Excerpt provided section start

The lawsuit filed last week against the Humboldt Bay Harbor, Recreation and Conservation District, its commissioners and CEO Jack Crider alleging conflict of interest violations ("Conflict of Interest Alleged," Oct. 8) has no merit based on an initial evaluation of the pleading, according to Humboldt Bay Harbor District Counsel Paul Brisso. The lawsuit alleges that the district illegally entered into a transaction with Coast Seafoods, the employer of Commissioner Greg Dale, in which Dale engaged in a conflict of interest.

Brisso publically outlined the defense of Dale at the commission's last meeting Oct. 8. Dale has also sought multiple opinions from other attorneys and all are confident he does not fit any of the criteria of conflict. Not only that, Dale has recused himself on all issues involving Coast Seafoods.

As president of the Humboldt Bay Harbor, Recreation and Conservation District, it is my personal belief that this lawsuit was filed to smear Dale and the timing of it was designed to disrupt the electoral process. Political grandstanding at its worst.

Richard Marks, Samoa


In South Carolina, people's homes flood to the rooftops, but here in Humboldt County, our Board of Supervisors wants to change zoning laws to allow homes to be built in flood plains, short-term profits for developers being their only concern.

The same financial backers that got that mentality elected are now gunning to take control of our Harbor Commission ("Bay Battle," Oct. 8). Their goal: to bring deep-port shipping to Humboldt Bay and find a way to justify building an eastbound railroad to the Central Valley.

They hope to replace Greg Dale and Pat Higgins, who, as outlined in a recent NCJ article ("Safe Harbor," Oct. 1), have worked to clean up the pulp mill, increased aquaculture and finally have turned the commission's finances around, slowly getting it in the black.

Excerpt provided section end

[Task set]:
1. Set down the part of the letters about the Humboldt Bay Harbor District word for word, beginning at the words "In South Carolina, people's" and stopping after "the Central Valley.".
2. In one to three sentences, explain why, according to the second letter about the Humboldt Bay Harbor District, financial backers want to take control of the Harbor Commission.

Record set section start

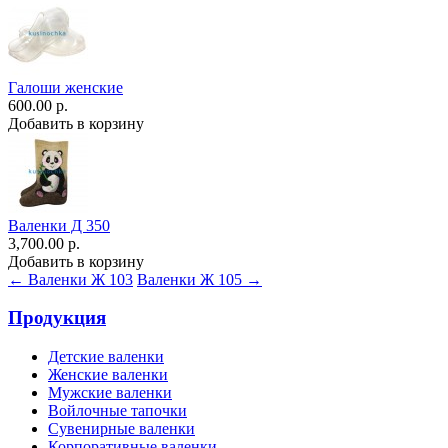
Галоши женские
600.00 р.
Добавить в корзину
Валенки Д 350
3,700.00 р.
Добавить в корзину
← Валенки Ж 103
Валенки Ж 105 →
Продукция
Детские валенки
Женские валенки
Мужские валенки
Войлочные тапочки
Сувенирные валенки
Корпоративные валенки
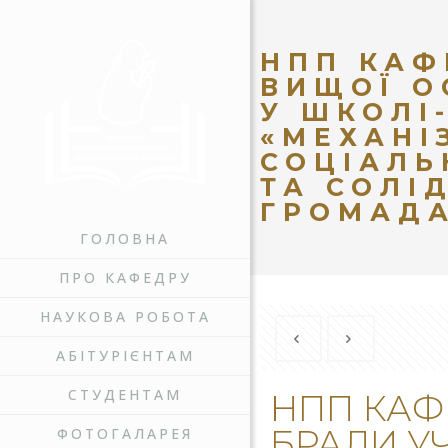
НПП КАФ
ВИЩОЇ О
У ШКОЛІ
«МЕХАНІ
СОЦІАЛЬ
ТА СОЛІ
ГРОМАДА
ГОЛОВНА
ПРО КАФЕДРУ
НАУКОВА РОБОТА
АБІТУРІЄНТАМ
СТУДЕНТАМ
НПП КАФ
БРАЛИ УЧ
ФОТОГАЛАРЕЯ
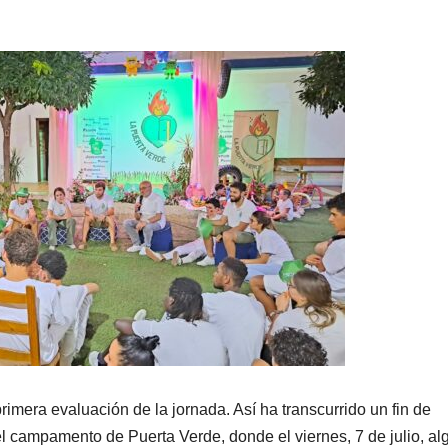
primera evaluación de la jornada. Así ha transcurrido un fin de
l campamento de Puerta Verde, donde el viernes, 7 de julio, a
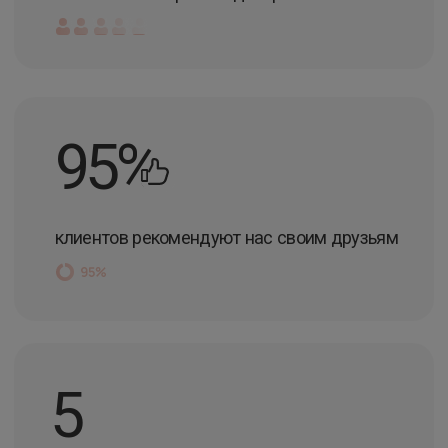
— это
Лучшая сеть студий по отзывам пациентов
Профессиональное оборудование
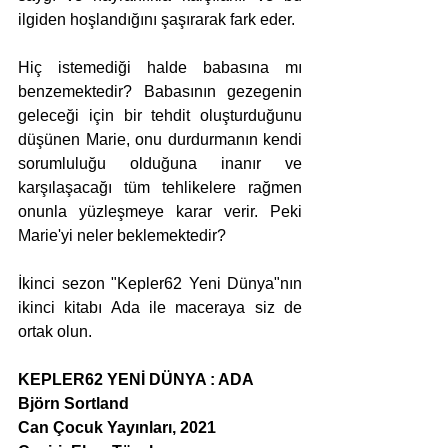
ilgiden hoşlandığını şaşırarak fark eder.
Hiç istemediği halde babasına mı 
benzemektedir? Babasının gezegenin 
geleceği için bir tehdit oluşturduğunu 
düşünen Marie, onu durdurmanın kendi 
sorumluluğu olduğuna inanır ve  
karşılaşacağı tüm tehlikelere rağmen 
onunla yüzleşmeye karar verir. Peki 
Marie'yi neler beklemektedir?
İkinci sezon "Kepler62 Yeni Dünya"nın 
ikinci kitabı Ada ile maceraya siz de 
ortak olun.
KEPLER62 YENİ DÜNYA : ADA
Björn Sortland
Can Çocuk Yayınları, 2021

Record set section end

[Answers given]:
1.
In South Carolina, people's homes flood to the rooftops, but here in Humboldt County, our Board of Supervisors wants to change zoning laws to allow homes to be built in flood plains, short-term profits for developers being their only concern.

The same financial backers that got that mentality elected are now gunning to take control of our Harbor Commission ("Bay Battle," Oct. 8). Their goal: to bring deep-port shipping to Humboldt Bay and find a way to justify building an eastbound railroad to the Central Valley.

2. The letter says their goal is to bring deep-port shipping to Humboldt Bay. It also says they want to find a way to justify building an eastbound railroad to the Central Valley.